People across the country have suddenly and unexpectedly found themselves in need of financial relief. With mortgage payments being the largest monthly expense for most households, the government has recently passed legislation to make forbearance easier.
What is loan forbearance?
Loan forbearance is an agreement between you and your loan servicer (who you make your payments to) in order to postpone your mortgage payments during times of financial difficulty. The payments will need to be paid in full, including accrued interest, following the agreed upon time period. By requesting forbearance, these delayed payments will not have a negative effect on your credit.
Contact your loan servicer.
It’s important to know that forbearance is not a gift, and the loan will still need to be paid. Before skipping any payments, you should contact your loan servicer to learn more about your options. It’s as easy as saying “I won’t be able to make my payments for the next few months. What are my options?” Your loan servicer will work with you to set up a payment arrangement which could include the following options:
- Pay back the full sum at once
- Increase your monthly payment
- Restructure your mortgage
Forbearance should be used only if necessary.
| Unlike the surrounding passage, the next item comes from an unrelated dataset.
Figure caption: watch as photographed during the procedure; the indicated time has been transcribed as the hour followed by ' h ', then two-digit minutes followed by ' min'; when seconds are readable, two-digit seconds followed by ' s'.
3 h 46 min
As you can see, forbearance is not as simple as deferring payments. While it can be a source of financial relief, it’s only a tool that should be used if truly necessary. Forbearance simply postpones principle payments, meaning that the loan will continue to accrue interest, increasing the amount you will owe over the life of the loan. For some people, that is a minor price to pay to save money right now. But if you are able make payments, please continue to do so.